Climate crisis: reasons to be cheerful

Cop26 in Glasgow has been and gone. There was lots to criticise: the private jets, the greenwashing, the blah-blah-blah...
Air Quality & Weather Systems / December 30, 2021
Adam Hill,  ITS International editor
Adam Hill, ITS International editor

Even more alarming, the fact that a conference about tackling climate change more or less ignored active travel modes such as walking and cycling was bizarre – and the emphasis on electric vehicles suggested there is still a feeling that difficult choices are for other people to make.

World leaders – and many other people of influence – are still passionately, thoughtlessly wedded to their private car. Changing the drivetrain will be enough, we’ll worry about congestion another time.

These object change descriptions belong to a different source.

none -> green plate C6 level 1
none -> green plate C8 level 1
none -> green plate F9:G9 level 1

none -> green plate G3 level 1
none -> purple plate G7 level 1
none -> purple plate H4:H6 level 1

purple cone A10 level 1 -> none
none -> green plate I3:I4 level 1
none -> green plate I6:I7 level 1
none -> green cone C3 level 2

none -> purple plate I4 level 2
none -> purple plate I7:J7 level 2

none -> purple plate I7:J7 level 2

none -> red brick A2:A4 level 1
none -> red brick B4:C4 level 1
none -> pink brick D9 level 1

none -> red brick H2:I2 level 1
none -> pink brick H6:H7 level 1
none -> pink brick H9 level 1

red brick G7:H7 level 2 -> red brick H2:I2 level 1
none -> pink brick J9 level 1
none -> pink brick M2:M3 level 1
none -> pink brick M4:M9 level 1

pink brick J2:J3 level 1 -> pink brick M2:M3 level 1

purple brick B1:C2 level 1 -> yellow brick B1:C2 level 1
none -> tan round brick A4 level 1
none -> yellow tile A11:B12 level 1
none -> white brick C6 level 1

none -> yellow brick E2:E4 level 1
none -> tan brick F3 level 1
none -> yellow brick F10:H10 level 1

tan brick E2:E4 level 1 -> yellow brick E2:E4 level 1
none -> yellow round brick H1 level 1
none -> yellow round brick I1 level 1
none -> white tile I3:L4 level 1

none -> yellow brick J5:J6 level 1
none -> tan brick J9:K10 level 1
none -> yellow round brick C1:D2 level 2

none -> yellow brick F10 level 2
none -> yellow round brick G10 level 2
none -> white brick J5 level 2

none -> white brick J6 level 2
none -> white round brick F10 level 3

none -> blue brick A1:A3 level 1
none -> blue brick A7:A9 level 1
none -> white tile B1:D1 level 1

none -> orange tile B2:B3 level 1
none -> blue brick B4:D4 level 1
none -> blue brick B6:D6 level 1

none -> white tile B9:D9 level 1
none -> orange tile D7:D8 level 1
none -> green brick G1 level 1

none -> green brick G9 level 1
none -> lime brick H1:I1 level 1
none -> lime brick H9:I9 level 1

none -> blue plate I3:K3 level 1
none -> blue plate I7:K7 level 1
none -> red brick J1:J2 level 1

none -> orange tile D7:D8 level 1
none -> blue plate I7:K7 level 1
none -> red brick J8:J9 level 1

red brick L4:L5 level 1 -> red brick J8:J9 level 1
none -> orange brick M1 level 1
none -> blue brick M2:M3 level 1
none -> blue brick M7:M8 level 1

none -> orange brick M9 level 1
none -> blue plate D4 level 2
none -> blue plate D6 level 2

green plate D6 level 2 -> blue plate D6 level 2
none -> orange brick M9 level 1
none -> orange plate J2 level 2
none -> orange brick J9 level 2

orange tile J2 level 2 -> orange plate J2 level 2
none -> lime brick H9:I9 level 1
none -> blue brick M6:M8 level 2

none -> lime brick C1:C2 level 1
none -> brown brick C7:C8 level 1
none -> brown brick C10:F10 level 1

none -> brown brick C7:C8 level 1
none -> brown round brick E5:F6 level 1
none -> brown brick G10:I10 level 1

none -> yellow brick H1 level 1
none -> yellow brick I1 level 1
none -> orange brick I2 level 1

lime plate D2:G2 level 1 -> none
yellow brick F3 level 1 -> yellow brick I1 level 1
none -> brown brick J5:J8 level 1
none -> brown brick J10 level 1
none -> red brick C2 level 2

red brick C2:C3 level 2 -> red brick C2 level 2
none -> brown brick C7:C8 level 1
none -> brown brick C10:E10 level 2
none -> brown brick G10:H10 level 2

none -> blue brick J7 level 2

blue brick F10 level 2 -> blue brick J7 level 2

Public transport – which has a clear role in helping to reduce greenhouse gas emissions – did not feature heavily at Cop26. The answer which should be front and centre of the world’s response to meeting climate action targets has been more or less relegated to an afterthought.

It’s all faintly depressing. And yet…

Don’t despair. There are people of good sense and goodwill working around the world in transportation, even if their political leaders often seem too timid to say what needs saying and do what needs doing.

As Mohamed Mezghani, secretary general of the International Association of Public Transport (UITP), said: “I arrived in Glasgow seeing the glass half empty, I left with the glass half full. And I refuse to let my optimism fade.”

He’s right. Austria is expanding its KlimaTicket Ö, a subscription service opening up national public transport in a bid to tempt people from their cars. Some governments are doing the right thing.

And in this issue of ITS International, we explain more grounds for optimism: the ITS industry has the tools to make a significant difference as we grasp the nettle of transport decarbonisation.

“Moving people and goods around the world generates around a quarter of annual global carbon emissions,” writes Tim Gammons from Arup. That’s a sobering figure - but rather than be downhearted about the state of things, he suggests that the solutions we need to accelerate carbon-free transport are already known, available and ready to be deployed. He even offers up eight ways in which ITS can help.

Practical examples, sensible thinking, action. In a word, refreshing.